Respondent explained through the affidavits of its Supervisor and
a member of its Town Board that because its parks maintenance
department consisted of only petitioner and one part-time
laborer, it could achieve greater economy and efficiency by
abolishing the supervisory position in favor of hiring additional
laborers. Petitioner's managerial duties were shifted to the
Supervisor and two full-time and one part-time laborer positions
were created at an overall cost savings.
The burden was then on petitioner to demonstrate that his
position was eliminated in bad faith or as a subterfuge to
circumvent his rights under the Civil Service Law (see Matter of
Lamb v Town of Esopus, 35 AD3d 1004, 1005 [2006]; Matter of
Chanecka v Board of Educ., Broome-Tioga BOCES, 243 AD2d 1011,
1012-1013 [1997], appeal dismissed 91 NY2d 920 [1998], lv denied
92 NY2d 802 [1998]). However, the mere reassignment of duties,
in and of itself, does not constitute proof of bad faith (see
Matter of Cohen v Crown Point Cent. School Dist., 306 AD2d 732,
734 [2003]; Matter of Shields v Dinga, 222 AD2d 816, 818 [1995]).

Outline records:
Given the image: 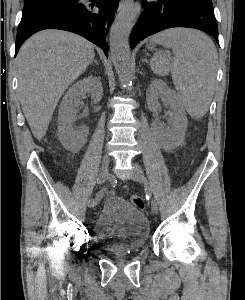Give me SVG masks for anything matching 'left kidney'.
I'll use <instances>...</instances> for the list:
<instances>
[{
    "instance_id": "1",
    "label": "left kidney",
    "mask_w": 245,
    "mask_h": 300,
    "mask_svg": "<svg viewBox=\"0 0 245 300\" xmlns=\"http://www.w3.org/2000/svg\"><path fill=\"white\" fill-rule=\"evenodd\" d=\"M146 96L148 108L152 112L159 110L160 99L170 107L169 122L171 128L163 125H157L155 128L160 143L167 149L179 146L185 136L187 117L178 95L163 80L156 79L148 87Z\"/></svg>"
}]
</instances>
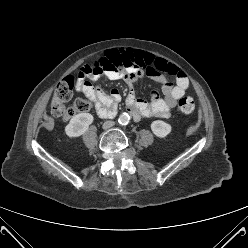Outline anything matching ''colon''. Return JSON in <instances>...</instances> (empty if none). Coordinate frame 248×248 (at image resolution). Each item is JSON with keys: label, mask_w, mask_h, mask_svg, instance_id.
<instances>
[{"label": "colon", "mask_w": 248, "mask_h": 248, "mask_svg": "<svg viewBox=\"0 0 248 248\" xmlns=\"http://www.w3.org/2000/svg\"><path fill=\"white\" fill-rule=\"evenodd\" d=\"M131 64L126 61L119 52H109L93 60L87 67L88 73L100 74L105 71H126ZM74 79L67 76L60 80L55 87L51 102V113L54 117L64 121L70 120L79 113L88 112L92 108L90 101L77 99L70 107H65V102L70 100L73 94ZM195 108L191 97H183L179 100L177 109L183 114H190Z\"/></svg>", "instance_id": "obj_1"}]
</instances>
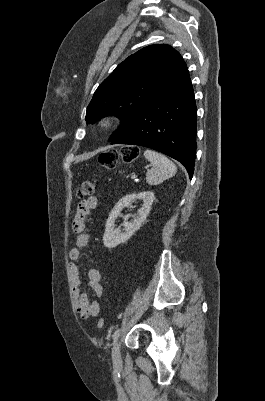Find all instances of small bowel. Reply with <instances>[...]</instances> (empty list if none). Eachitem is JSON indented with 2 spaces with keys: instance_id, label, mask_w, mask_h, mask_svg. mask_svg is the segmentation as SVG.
Here are the masks:
<instances>
[{
  "instance_id": "obj_1",
  "label": "small bowel",
  "mask_w": 265,
  "mask_h": 401,
  "mask_svg": "<svg viewBox=\"0 0 265 401\" xmlns=\"http://www.w3.org/2000/svg\"><path fill=\"white\" fill-rule=\"evenodd\" d=\"M98 205L95 196H91L77 205L76 215L72 222V230L77 234L74 246L69 251V257L72 261L70 265L71 290L76 311L82 318L97 316L100 306L95 301H90L86 294L81 291L80 271L75 262L79 259L81 249L86 247L90 241V234L85 231V222L89 213ZM102 275L97 269L88 271V285L97 297H102L104 287L101 283Z\"/></svg>"
}]
</instances>
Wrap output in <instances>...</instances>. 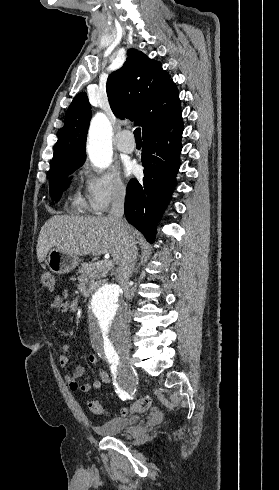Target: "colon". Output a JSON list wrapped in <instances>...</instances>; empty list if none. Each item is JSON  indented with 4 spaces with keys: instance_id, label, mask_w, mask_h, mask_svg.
<instances>
[{
    "instance_id": "obj_1",
    "label": "colon",
    "mask_w": 279,
    "mask_h": 490,
    "mask_svg": "<svg viewBox=\"0 0 279 490\" xmlns=\"http://www.w3.org/2000/svg\"><path fill=\"white\" fill-rule=\"evenodd\" d=\"M40 284L43 288L54 289L56 286V276L52 271L45 270L41 274ZM152 405V398L149 396L137 399L133 404L124 407L123 414H139L146 412ZM88 409L91 413L102 415L105 413L102 402L99 400H91L88 402Z\"/></svg>"
}]
</instances>
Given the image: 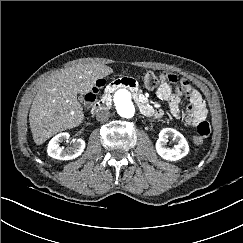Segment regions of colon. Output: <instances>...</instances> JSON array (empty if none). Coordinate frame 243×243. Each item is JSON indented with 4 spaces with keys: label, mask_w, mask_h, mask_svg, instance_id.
I'll list each match as a JSON object with an SVG mask.
<instances>
[{
    "label": "colon",
    "mask_w": 243,
    "mask_h": 243,
    "mask_svg": "<svg viewBox=\"0 0 243 243\" xmlns=\"http://www.w3.org/2000/svg\"><path fill=\"white\" fill-rule=\"evenodd\" d=\"M164 81L163 75H158L154 72H146L143 76V83L146 88L154 89L158 87ZM103 86V81L99 80L96 86L86 95V100L92 102L95 99L96 93ZM204 141V137L201 135H195L193 137V143L196 145H201Z\"/></svg>",
    "instance_id": "obj_1"
}]
</instances>
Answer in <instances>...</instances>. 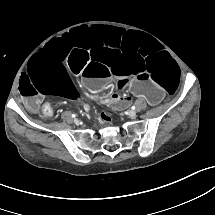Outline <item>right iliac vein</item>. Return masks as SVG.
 I'll use <instances>...</instances> for the list:
<instances>
[{
  "label": "right iliac vein",
  "instance_id": "63e3f726",
  "mask_svg": "<svg viewBox=\"0 0 215 215\" xmlns=\"http://www.w3.org/2000/svg\"><path fill=\"white\" fill-rule=\"evenodd\" d=\"M74 123H75V124H79V120L75 119V120H74Z\"/></svg>",
  "mask_w": 215,
  "mask_h": 215
}]
</instances>
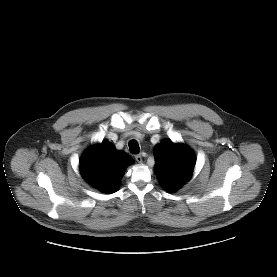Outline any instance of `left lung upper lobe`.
<instances>
[{
  "label": "left lung upper lobe",
  "mask_w": 277,
  "mask_h": 277,
  "mask_svg": "<svg viewBox=\"0 0 277 277\" xmlns=\"http://www.w3.org/2000/svg\"><path fill=\"white\" fill-rule=\"evenodd\" d=\"M154 155V171L166 191L175 192L191 178L195 155L185 145L163 141L156 146Z\"/></svg>",
  "instance_id": "obj_1"
}]
</instances>
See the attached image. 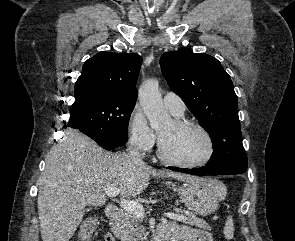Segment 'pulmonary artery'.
Here are the masks:
<instances>
[{"mask_svg": "<svg viewBox=\"0 0 295 241\" xmlns=\"http://www.w3.org/2000/svg\"><path fill=\"white\" fill-rule=\"evenodd\" d=\"M163 103L166 109L174 116L181 117L185 112L183 100L175 93L168 92L163 97Z\"/></svg>", "mask_w": 295, "mask_h": 241, "instance_id": "obj_1", "label": "pulmonary artery"}]
</instances>
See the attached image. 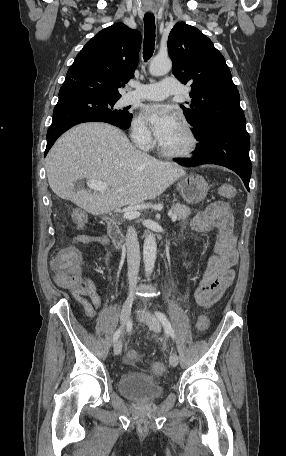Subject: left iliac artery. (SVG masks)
<instances>
[{"mask_svg":"<svg viewBox=\"0 0 286 456\" xmlns=\"http://www.w3.org/2000/svg\"><path fill=\"white\" fill-rule=\"evenodd\" d=\"M155 314H156L157 318L160 320V322L162 323V325L164 326L165 332L168 335H170L172 338H174L175 337L174 330L171 326L169 319L166 317V315L160 311H156Z\"/></svg>","mask_w":286,"mask_h":456,"instance_id":"44dca946","label":"left iliac artery"}]
</instances>
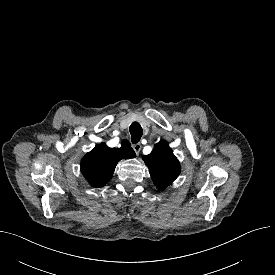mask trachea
<instances>
[{
	"instance_id": "obj_1",
	"label": "trachea",
	"mask_w": 275,
	"mask_h": 275,
	"mask_svg": "<svg viewBox=\"0 0 275 275\" xmlns=\"http://www.w3.org/2000/svg\"><path fill=\"white\" fill-rule=\"evenodd\" d=\"M130 134H131V141L133 144H136L140 141L142 137V127L139 123L134 122L130 125Z\"/></svg>"
}]
</instances>
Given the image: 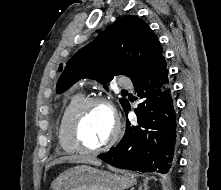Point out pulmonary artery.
I'll list each match as a JSON object with an SVG mask.
<instances>
[{
    "instance_id": "pulmonary-artery-1",
    "label": "pulmonary artery",
    "mask_w": 221,
    "mask_h": 190,
    "mask_svg": "<svg viewBox=\"0 0 221 190\" xmlns=\"http://www.w3.org/2000/svg\"><path fill=\"white\" fill-rule=\"evenodd\" d=\"M117 85L122 88H130L132 87V82L128 77L121 76L117 81Z\"/></svg>"
}]
</instances>
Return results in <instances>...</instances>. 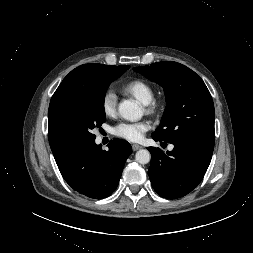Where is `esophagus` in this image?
I'll return each mask as SVG.
<instances>
[{"instance_id":"obj_1","label":"esophagus","mask_w":253,"mask_h":253,"mask_svg":"<svg viewBox=\"0 0 253 253\" xmlns=\"http://www.w3.org/2000/svg\"><path fill=\"white\" fill-rule=\"evenodd\" d=\"M141 148H142V146H140V145H138V144H133V145H132L133 151H137V150H139V149H141Z\"/></svg>"}]
</instances>
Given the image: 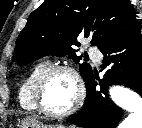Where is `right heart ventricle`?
<instances>
[{"label":"right heart ventricle","mask_w":142,"mask_h":128,"mask_svg":"<svg viewBox=\"0 0 142 128\" xmlns=\"http://www.w3.org/2000/svg\"><path fill=\"white\" fill-rule=\"evenodd\" d=\"M50 62L43 60L36 63L22 80L18 90V100L20 106L27 111H37L35 103V87L43 72L49 68Z\"/></svg>","instance_id":"right-heart-ventricle-1"}]
</instances>
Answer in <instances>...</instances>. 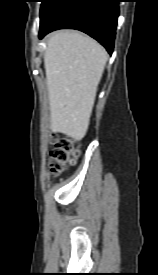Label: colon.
I'll list each match as a JSON object with an SVG mask.
<instances>
[{"label": "colon", "instance_id": "obj_1", "mask_svg": "<svg viewBox=\"0 0 158 275\" xmlns=\"http://www.w3.org/2000/svg\"><path fill=\"white\" fill-rule=\"evenodd\" d=\"M53 149L50 153V172L61 174L69 165H73L79 156V149L71 136L52 139Z\"/></svg>", "mask_w": 158, "mask_h": 275}]
</instances>
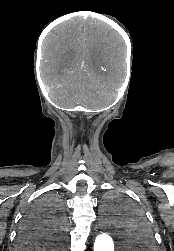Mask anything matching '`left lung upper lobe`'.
I'll return each mask as SVG.
<instances>
[{
    "mask_svg": "<svg viewBox=\"0 0 174 251\" xmlns=\"http://www.w3.org/2000/svg\"><path fill=\"white\" fill-rule=\"evenodd\" d=\"M108 204L110 212L121 214L130 226L129 246L135 251H155L154 236L143 215L121 197L110 198Z\"/></svg>",
    "mask_w": 174,
    "mask_h": 251,
    "instance_id": "obj_1",
    "label": "left lung upper lobe"
}]
</instances>
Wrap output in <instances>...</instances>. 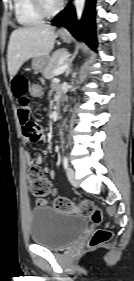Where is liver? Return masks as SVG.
Listing matches in <instances>:
<instances>
[{
  "mask_svg": "<svg viewBox=\"0 0 134 281\" xmlns=\"http://www.w3.org/2000/svg\"><path fill=\"white\" fill-rule=\"evenodd\" d=\"M55 27L37 23L12 32L7 51L8 72L12 79L30 58L48 57L54 47Z\"/></svg>",
  "mask_w": 134,
  "mask_h": 281,
  "instance_id": "1",
  "label": "liver"
}]
</instances>
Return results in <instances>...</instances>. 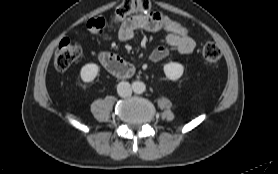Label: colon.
<instances>
[{"label": "colon", "instance_id": "5ec220e1", "mask_svg": "<svg viewBox=\"0 0 278 174\" xmlns=\"http://www.w3.org/2000/svg\"><path fill=\"white\" fill-rule=\"evenodd\" d=\"M150 4L147 0H125L121 3L115 12L113 26L118 27L120 23L130 15L136 13H149ZM163 27L180 37H190L188 28L181 22L174 20L166 15L160 17ZM87 29L91 33L101 34L106 27V20L102 17L92 18L87 24ZM82 46L80 43L71 39H64L60 42L54 57V65L57 70L64 71L76 62L82 55ZM204 62L209 66H215L221 57L219 47L212 42L206 43L202 49Z\"/></svg>", "mask_w": 278, "mask_h": 174}]
</instances>
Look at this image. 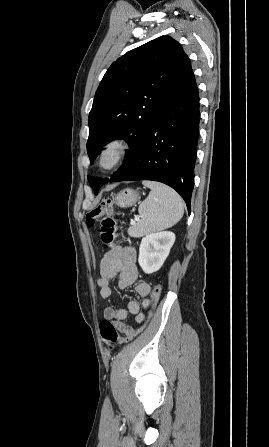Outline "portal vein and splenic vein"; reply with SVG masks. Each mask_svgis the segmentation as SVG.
<instances>
[{
  "label": "portal vein and splenic vein",
  "mask_w": 269,
  "mask_h": 447,
  "mask_svg": "<svg viewBox=\"0 0 269 447\" xmlns=\"http://www.w3.org/2000/svg\"><path fill=\"white\" fill-rule=\"evenodd\" d=\"M140 218H138V216H135L134 220H132V222H130V224H136V222H139Z\"/></svg>",
  "instance_id": "obj_1"
}]
</instances>
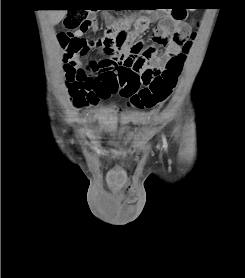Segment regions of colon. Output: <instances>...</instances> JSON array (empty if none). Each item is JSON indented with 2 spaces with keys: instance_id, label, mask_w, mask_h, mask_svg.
<instances>
[{
  "instance_id": "colon-1",
  "label": "colon",
  "mask_w": 245,
  "mask_h": 278,
  "mask_svg": "<svg viewBox=\"0 0 245 278\" xmlns=\"http://www.w3.org/2000/svg\"><path fill=\"white\" fill-rule=\"evenodd\" d=\"M84 10L77 9L67 13L63 21L65 31L61 32L58 37L60 46L65 50L63 61L70 104L76 110L95 105L98 97L105 94L104 92L97 93V85L92 76L76 65V61L90 49L85 38L73 36L78 30L88 31L93 28L92 21L87 20ZM184 15L181 11L174 12V18L177 20L184 18ZM109 35L113 36L116 44L126 45L131 52H140L143 55L155 53L154 49L145 50L140 43L129 42L124 30L109 31ZM171 45L180 51L167 58L163 70L147 67L140 74L128 72L121 77H113L108 89L109 93L120 94L128 100L132 108L138 110L152 109L166 102L178 83L190 40L182 35L174 34L171 36ZM140 84L144 86L140 87Z\"/></svg>"
}]
</instances>
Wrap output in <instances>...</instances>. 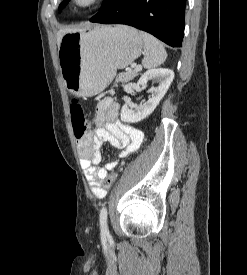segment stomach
Wrapping results in <instances>:
<instances>
[{
    "label": "stomach",
    "mask_w": 247,
    "mask_h": 275,
    "mask_svg": "<svg viewBox=\"0 0 247 275\" xmlns=\"http://www.w3.org/2000/svg\"><path fill=\"white\" fill-rule=\"evenodd\" d=\"M142 49L138 31L125 25L66 33L58 49L64 84L75 96L97 95L112 82L117 69L128 67Z\"/></svg>",
    "instance_id": "stomach-1"
}]
</instances>
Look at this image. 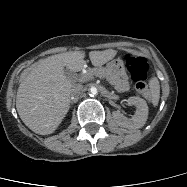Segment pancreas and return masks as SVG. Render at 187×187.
Here are the masks:
<instances>
[{"label": "pancreas", "mask_w": 187, "mask_h": 187, "mask_svg": "<svg viewBox=\"0 0 187 187\" xmlns=\"http://www.w3.org/2000/svg\"><path fill=\"white\" fill-rule=\"evenodd\" d=\"M94 76L105 78L106 80H108L114 86V88L118 92H122V91H125L127 89L128 85L123 84V82H122L123 80L116 79L105 68H95V69L89 70L88 74L83 75V81H88V80L92 79Z\"/></svg>", "instance_id": "1"}]
</instances>
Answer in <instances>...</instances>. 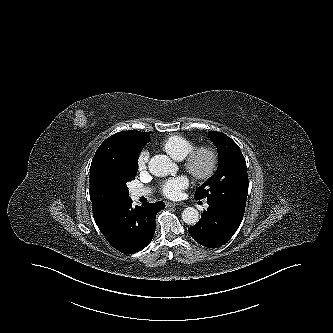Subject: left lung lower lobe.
<instances>
[{
    "label": "left lung lower lobe",
    "instance_id": "1",
    "mask_svg": "<svg viewBox=\"0 0 333 333\" xmlns=\"http://www.w3.org/2000/svg\"><path fill=\"white\" fill-rule=\"evenodd\" d=\"M209 208L201 219L189 228L192 238L199 244L217 248L229 241L243 219L244 210L215 200H207Z\"/></svg>",
    "mask_w": 333,
    "mask_h": 333
}]
</instances>
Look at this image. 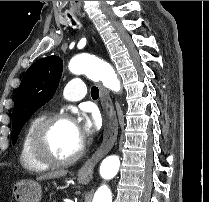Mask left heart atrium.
I'll return each mask as SVG.
<instances>
[{"label":"left heart atrium","instance_id":"obj_1","mask_svg":"<svg viewBox=\"0 0 209 202\" xmlns=\"http://www.w3.org/2000/svg\"><path fill=\"white\" fill-rule=\"evenodd\" d=\"M75 132L82 143L85 138L91 135L94 131L93 122L84 115H79L77 121L74 123Z\"/></svg>","mask_w":209,"mask_h":202}]
</instances>
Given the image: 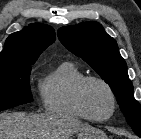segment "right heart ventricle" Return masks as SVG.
<instances>
[{"mask_svg": "<svg viewBox=\"0 0 141 139\" xmlns=\"http://www.w3.org/2000/svg\"><path fill=\"white\" fill-rule=\"evenodd\" d=\"M84 77L83 71L71 61H64L49 72L39 84L45 110L57 115L86 119L74 96L77 83Z\"/></svg>", "mask_w": 141, "mask_h": 139, "instance_id": "1", "label": "right heart ventricle"}]
</instances>
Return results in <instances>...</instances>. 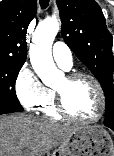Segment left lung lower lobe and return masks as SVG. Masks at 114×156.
Listing matches in <instances>:
<instances>
[{
	"instance_id": "1",
	"label": "left lung lower lobe",
	"mask_w": 114,
	"mask_h": 156,
	"mask_svg": "<svg viewBox=\"0 0 114 156\" xmlns=\"http://www.w3.org/2000/svg\"><path fill=\"white\" fill-rule=\"evenodd\" d=\"M108 127V126H107ZM109 128H111L113 131H114V126H111V127H109Z\"/></svg>"
}]
</instances>
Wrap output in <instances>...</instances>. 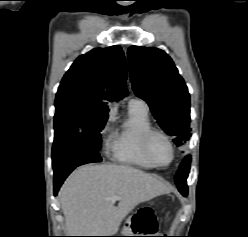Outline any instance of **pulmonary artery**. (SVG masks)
Returning <instances> with one entry per match:
<instances>
[{
    "mask_svg": "<svg viewBox=\"0 0 248 237\" xmlns=\"http://www.w3.org/2000/svg\"><path fill=\"white\" fill-rule=\"evenodd\" d=\"M129 106H140V107H142L144 109H148L147 103L144 100L139 99V98L131 99L129 101Z\"/></svg>",
    "mask_w": 248,
    "mask_h": 237,
    "instance_id": "e3ab8cb5",
    "label": "pulmonary artery"
}]
</instances>
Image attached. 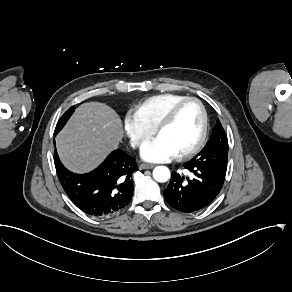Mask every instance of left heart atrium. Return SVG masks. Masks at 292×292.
Returning a JSON list of instances; mask_svg holds the SVG:
<instances>
[{"label": "left heart atrium", "mask_w": 292, "mask_h": 292, "mask_svg": "<svg viewBox=\"0 0 292 292\" xmlns=\"http://www.w3.org/2000/svg\"><path fill=\"white\" fill-rule=\"evenodd\" d=\"M179 150L161 135L150 139L141 149V156L146 161L164 162L179 155Z\"/></svg>", "instance_id": "1"}]
</instances>
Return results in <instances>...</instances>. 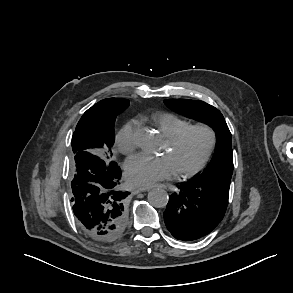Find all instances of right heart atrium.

Requirements -
a) In the excerpt on the abolished parks position, who took over the petitioner's managerial duties?
b) Extend the excerpt on the abolished parks position, picking up right after its last sentence.
The items stand apart from the excerpt on the abolished parks position and are separate material.

Expected responses -
a) The Supervisor.

b)
Nor is there any indication in the record of any personal or
political animosities that would suggest some deceitful purpose
of ousting and replacing petitioner. Rather, petitioner's
conclusory and unsupported assertions fail to refute the Town
Board's showing that its actions were part of a good faith effort
to reorganize a municipal department for the purposes of reducing
costs and increasing efficiency (see Matter of Lamb v Town of
Esopus, 35 AD3d at 1005; Matter of Belvey v Tioga County
Legislature, 257 AD2d 967, 968 [1999]; Matter of Mucci v City of
Binghamton, 245 AD2d at 679; Matter of Shields v Dinga, 222 AD2d
at 818-819).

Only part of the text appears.